Ce mardi 19 mai, des perquisitions sont en cours simultanément sur plusieurs sites de Nestlé Waters en France, a appris la cellule investigation de Radio France. Les opérations visent notamment l’usine de production de Perrier à Vergèze, dans le Gard, ainsi que des bâtiments annexes à l’usine de Vittel, dans les Vosges, abritant le laboratoire chargé des analyses de qualité de l’eau et le centre de recherche et développement du groupe. Au moins 40 agents de la Répression des fraudes ont été mobilisés pour mener ces perquisitions.

Ces opérations s’inscrivent dans le cadre d’une information judiciaire ouverte par le pôle santé publique du parquet de Paris, à la suite d’une plainte pour “tromperie” déposée par l’ONG Foodwatch contre Nestlé Waters. Contacté par Radio France, le groupe suisse a confirmé que “des inspections inopinées sont actuellement en cours dans deux sites de Nestlé Waters en France”, ajoutant “continuer à coopérer pleinement avec les autorités concernées.” Ni la DGCCRF ni le parquet de Paris n’étaient en mesure de confirmer officiellement les opérations à ce stade.

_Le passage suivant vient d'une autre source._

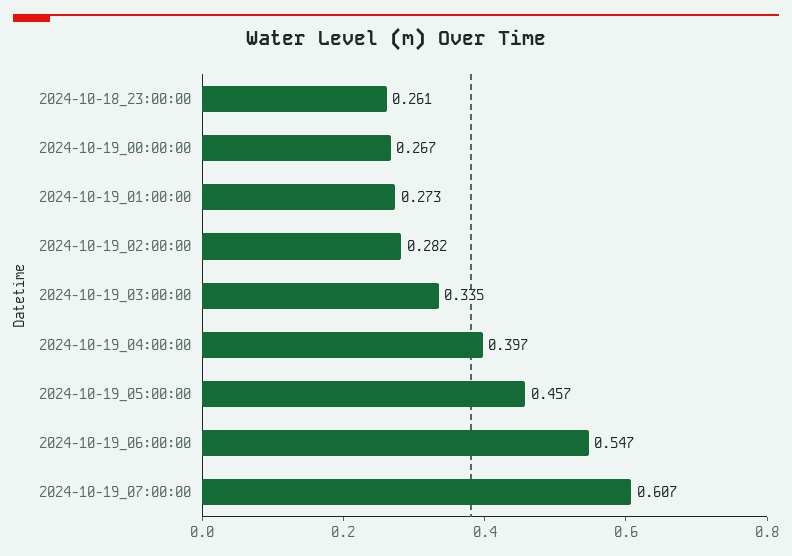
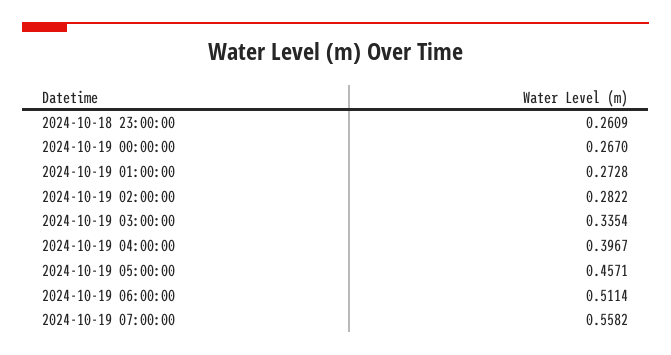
  {
    "2024-10-18_23:00:00": 0.2609,
    "2024-10-19_00:00:00": 0.267,
    "2024-10-19_01:00:00": 0.2728,
    "2024-10-19_02:00:00": 0.2822,
    "2024-10-19_03:00:00": 0.3354,
    "2024-10-19_04:00:00": 0.3967,
    "2024-10-19_05:00:00": 0.4571,
-   "2024-10-19_06:00:00": 0.547,
+   "2024-10-19_06:00:00": 0.5114,
-   "2024-10-19_07:00:00": 0.607
+   "2024-10-19_07:00:00": 0.5582
  }

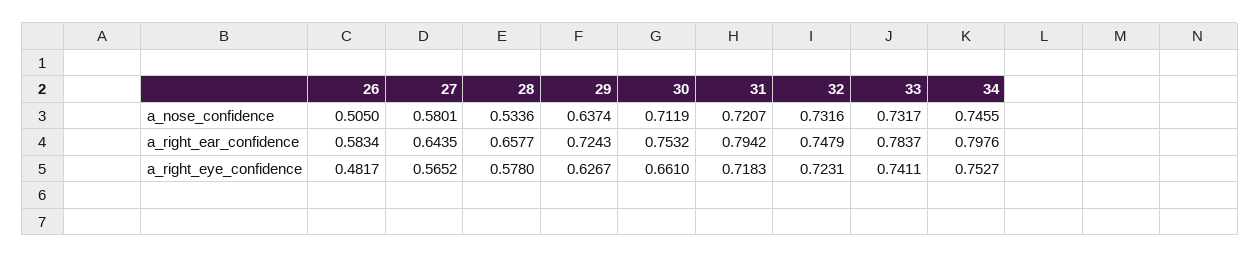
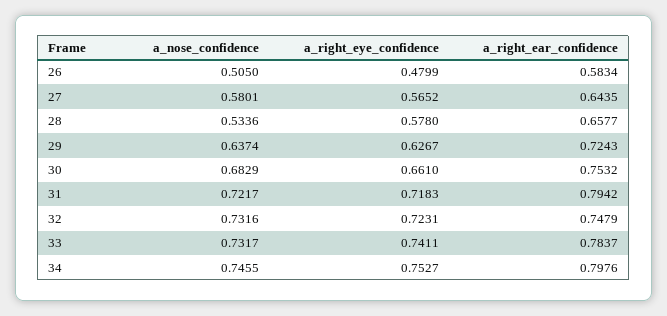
  {
    "26": {
      "a_nose_confidence": 0.505,
      "a_right_ear_confidence": 0.5834,
-     "a_right_eye_confidence": 0.4817
+     "a_right_eye_confidence": 0.4799
    },
    "27": {
      "a_nose_confidence": 0.5801,
      "a_right_ear_confidence": 0.6435,
      "a_right_eye_confidence": 0.5652
    },
    "28": {
      "a_nose_confidence": 0.5336,
      "a_right_ear_confidence": 0.6577,
      "a_right_eye_confidence": 0.578
    },
    "29": {
      "a_nose_confidence": 0.6374,
      "a_right_ear_confidence": 0.7243,
      "a_right_eye_confidence": 0.6267
    },
    "30": {
-     "a_nose_confidence": 0.7119,
+     "a_nose_confidence": 0.6829,
      "a_right_ear_confidence": 0.7532,
      "a_right_eye_confidence": 0.661
    },
    "31": {
-     "a_nose_confidence": 0.7207,
+     "a_nose_confidence": 0.7217,
      "a_right_ear_confidence": 0.7942,
      "a_right_eye_confidence": 0.7183
    },
    "32": {
      "a_nose_confidence": 0.7316,
      "a_right_ear_confidence": 0.7479,
      "a_right_eye_confidence": 0.7231
    },
    "33": {
      "a_nose_confidence": 0.7317,
      "a_right_ear_confidence": 0.7837,
      "a_right_eye_confidence": 0.7411
    },
    "34": {
      "a_nose_confidence": 0.7455,
      "a_right_ear_confidence": 0.7976,
      "a_right_eye_confidence": 0.7527
    }
  }

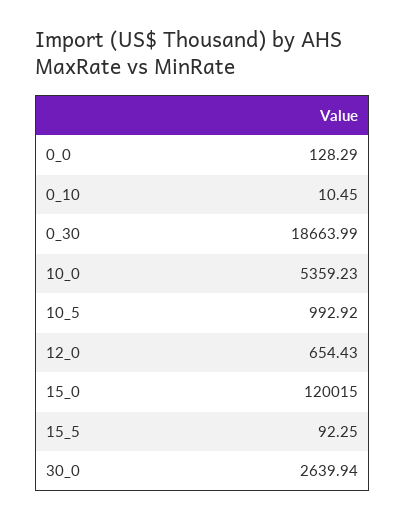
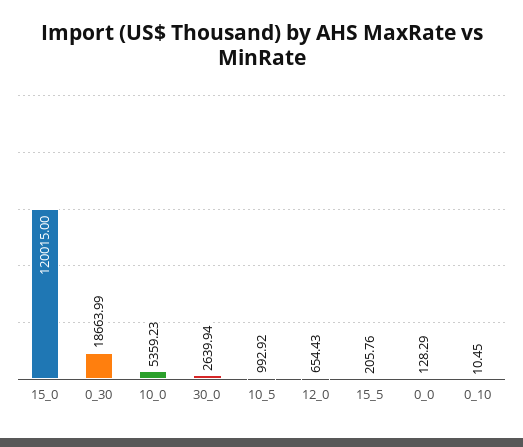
  {
    "0_0": 128.29,
    "0_10": 10.45,
    "0_30": 18663.99,
    "10_0": 5359.23,
    "10_5": 992.92,
    "12_0": 654.43,
    "15_0": 120015,
-   "15_5": 92.25,
+   "15_5": 205.76,
    "30_0": 2639.94
  }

Au cœur du scandale : des accusations révélées par la cellule investigation de Radio France et Le Monde, selon lesquelles Nestlé Waters aurait eu recours à des traitements interdits sur des eaux contaminées à la source par des bactéries et des traces de substances chimiques. Or les eaux minérales naturelles sont censées être naturellement pures à la source — c’est précisément ce que garantit leur appellation légale et ce que les consommateurs paient. L’utilisation de traitements pour corriger une contamination constitue donc une tromperie caractérisée sur la nature même du produit.

Le préfet du Gard avait pourtant donné son feu vert à l’exploitation des forages dans le département malgré les contaminations avérées, une décision qui avait elle-même fait polémique. Ces perquisitions marquent une nouvelle étape dans un dossier qui touche directement la confiance des consommateurs envers des marques emblématiques de l’eau en bouteille française.